= Zambia's Scholarship Fund =

Zambia's Scholarship Fund (ZSF) is a 501(c)(3) non-profit organization based in Brigham City, Utah. ZSF works to improve education in some of the poorest areas of Zambia.

==History==
The groundwork for ZSF began in 1998 through the efforts of founder Peggy Rogers. Rogers had seen the need for more educational opportunities in Zambia and began efforts to raise money to fund scholarship for high school students and high school graduates willing to attend a teachers college and begin teaching in rural schools. As funding allowed, more and more students were served. In the first ten years of operation, more than 1,000 high school and college students received scholarships and over 1,000 tons of books have been shipped from the United States to Zambian schools.

A tenth anniversary celebration in November 2009 featured a concert by country singer Emmylou Harris and a visit from the Zambian Ambassador to the United States, Inonge Mbikusita-Lewanika.

==Background==
The government of the Republic of Zambia had to provide a free public education through the 8th grade. However, there are not enough available teachers for some rural areas.
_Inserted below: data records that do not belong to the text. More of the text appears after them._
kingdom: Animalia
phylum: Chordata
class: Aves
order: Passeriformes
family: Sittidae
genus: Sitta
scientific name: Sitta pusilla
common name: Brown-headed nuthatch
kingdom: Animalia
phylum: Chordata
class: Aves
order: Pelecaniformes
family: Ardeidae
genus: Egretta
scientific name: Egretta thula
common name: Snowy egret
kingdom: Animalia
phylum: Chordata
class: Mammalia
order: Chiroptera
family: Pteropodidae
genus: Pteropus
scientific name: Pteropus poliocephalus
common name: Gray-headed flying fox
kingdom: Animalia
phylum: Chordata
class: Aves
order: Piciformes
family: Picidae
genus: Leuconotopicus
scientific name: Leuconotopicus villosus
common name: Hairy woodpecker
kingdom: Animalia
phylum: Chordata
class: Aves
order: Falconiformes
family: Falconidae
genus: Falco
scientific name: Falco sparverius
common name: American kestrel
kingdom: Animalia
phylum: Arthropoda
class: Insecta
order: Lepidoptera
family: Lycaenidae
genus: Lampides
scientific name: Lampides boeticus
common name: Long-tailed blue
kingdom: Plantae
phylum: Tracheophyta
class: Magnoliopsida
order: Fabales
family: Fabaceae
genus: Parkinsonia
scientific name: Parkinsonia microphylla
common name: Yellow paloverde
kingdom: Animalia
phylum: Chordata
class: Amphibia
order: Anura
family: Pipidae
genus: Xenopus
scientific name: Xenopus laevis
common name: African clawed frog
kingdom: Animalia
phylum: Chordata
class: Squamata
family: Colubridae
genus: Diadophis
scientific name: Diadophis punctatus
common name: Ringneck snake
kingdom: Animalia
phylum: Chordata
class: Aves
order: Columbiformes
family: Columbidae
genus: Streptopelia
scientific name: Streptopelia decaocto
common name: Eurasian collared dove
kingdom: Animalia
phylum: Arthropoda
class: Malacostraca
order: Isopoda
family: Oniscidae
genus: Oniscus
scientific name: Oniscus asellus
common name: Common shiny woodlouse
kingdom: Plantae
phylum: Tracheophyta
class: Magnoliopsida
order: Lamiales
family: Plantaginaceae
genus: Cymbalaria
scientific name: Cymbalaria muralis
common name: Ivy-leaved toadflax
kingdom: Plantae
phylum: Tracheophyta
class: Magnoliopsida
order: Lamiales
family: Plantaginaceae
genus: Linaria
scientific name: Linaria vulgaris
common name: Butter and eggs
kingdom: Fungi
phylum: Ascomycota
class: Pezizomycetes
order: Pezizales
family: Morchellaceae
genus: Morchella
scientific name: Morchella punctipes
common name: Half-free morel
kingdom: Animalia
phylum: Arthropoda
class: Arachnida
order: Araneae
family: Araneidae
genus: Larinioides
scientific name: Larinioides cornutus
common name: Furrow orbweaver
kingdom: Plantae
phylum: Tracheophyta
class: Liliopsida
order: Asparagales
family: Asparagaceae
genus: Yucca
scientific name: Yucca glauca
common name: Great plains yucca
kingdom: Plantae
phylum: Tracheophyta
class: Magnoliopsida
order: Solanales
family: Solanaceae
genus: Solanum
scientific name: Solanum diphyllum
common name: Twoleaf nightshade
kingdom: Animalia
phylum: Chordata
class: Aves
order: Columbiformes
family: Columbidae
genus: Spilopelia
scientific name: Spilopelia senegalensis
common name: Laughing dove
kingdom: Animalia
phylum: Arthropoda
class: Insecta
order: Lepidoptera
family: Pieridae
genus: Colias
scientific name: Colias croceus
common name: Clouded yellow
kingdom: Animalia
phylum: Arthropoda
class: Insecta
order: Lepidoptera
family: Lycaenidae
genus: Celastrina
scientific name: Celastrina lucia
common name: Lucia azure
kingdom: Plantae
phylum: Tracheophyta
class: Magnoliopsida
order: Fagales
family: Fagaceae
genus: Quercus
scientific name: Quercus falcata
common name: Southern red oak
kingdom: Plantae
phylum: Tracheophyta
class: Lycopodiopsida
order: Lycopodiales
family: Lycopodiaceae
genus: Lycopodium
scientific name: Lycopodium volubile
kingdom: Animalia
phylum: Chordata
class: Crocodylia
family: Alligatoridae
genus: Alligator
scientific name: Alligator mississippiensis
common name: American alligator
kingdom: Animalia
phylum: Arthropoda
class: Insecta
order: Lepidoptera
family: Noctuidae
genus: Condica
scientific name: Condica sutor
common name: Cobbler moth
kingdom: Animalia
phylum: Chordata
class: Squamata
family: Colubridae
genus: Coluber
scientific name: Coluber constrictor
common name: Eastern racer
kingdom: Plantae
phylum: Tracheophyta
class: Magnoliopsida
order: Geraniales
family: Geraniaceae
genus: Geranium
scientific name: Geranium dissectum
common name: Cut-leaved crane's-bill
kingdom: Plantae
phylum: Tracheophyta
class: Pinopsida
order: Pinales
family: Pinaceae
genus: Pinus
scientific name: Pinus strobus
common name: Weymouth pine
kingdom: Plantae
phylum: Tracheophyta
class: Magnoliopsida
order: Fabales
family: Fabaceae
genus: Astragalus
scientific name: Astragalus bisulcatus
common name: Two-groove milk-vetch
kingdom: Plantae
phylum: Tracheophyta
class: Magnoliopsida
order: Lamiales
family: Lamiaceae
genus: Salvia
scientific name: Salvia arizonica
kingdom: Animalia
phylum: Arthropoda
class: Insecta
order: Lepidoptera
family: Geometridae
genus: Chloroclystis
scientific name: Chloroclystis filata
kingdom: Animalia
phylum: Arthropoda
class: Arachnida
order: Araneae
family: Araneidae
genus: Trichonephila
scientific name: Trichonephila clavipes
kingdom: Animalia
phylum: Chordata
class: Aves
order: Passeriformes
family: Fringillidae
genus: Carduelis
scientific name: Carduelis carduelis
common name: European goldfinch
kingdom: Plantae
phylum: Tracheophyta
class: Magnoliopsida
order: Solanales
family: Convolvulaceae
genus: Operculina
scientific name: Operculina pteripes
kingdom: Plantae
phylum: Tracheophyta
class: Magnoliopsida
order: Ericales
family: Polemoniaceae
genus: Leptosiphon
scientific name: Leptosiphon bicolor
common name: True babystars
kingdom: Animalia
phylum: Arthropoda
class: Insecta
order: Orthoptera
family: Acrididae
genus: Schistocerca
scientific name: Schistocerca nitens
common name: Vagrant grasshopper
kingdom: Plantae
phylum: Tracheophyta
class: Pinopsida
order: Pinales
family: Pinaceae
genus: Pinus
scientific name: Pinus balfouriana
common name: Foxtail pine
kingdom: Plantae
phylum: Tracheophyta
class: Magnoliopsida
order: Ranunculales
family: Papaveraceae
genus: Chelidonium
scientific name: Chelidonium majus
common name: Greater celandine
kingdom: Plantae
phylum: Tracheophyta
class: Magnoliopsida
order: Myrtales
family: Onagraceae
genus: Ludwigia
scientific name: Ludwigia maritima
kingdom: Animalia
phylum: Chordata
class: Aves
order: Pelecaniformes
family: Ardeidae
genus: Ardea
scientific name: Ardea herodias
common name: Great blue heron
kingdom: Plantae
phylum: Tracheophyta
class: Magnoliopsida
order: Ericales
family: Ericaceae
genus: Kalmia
High schools, 9-12, are typically boarding schools requiring tuition. Teachers Colleges are two year programs, also typically boarding schools.

==Governance and operations==
Peggy Rogers of Brigham City, Utah is the President. Brad McLaws of Park City, Utah is the Vice President. ZSF is governed by a Board of Directors. Officers and volunteers are not paid for their services and when traveling to Zambia for oversight, pay their own travel costs. The Fund employs two part-time coordinators on the ground in Zambia.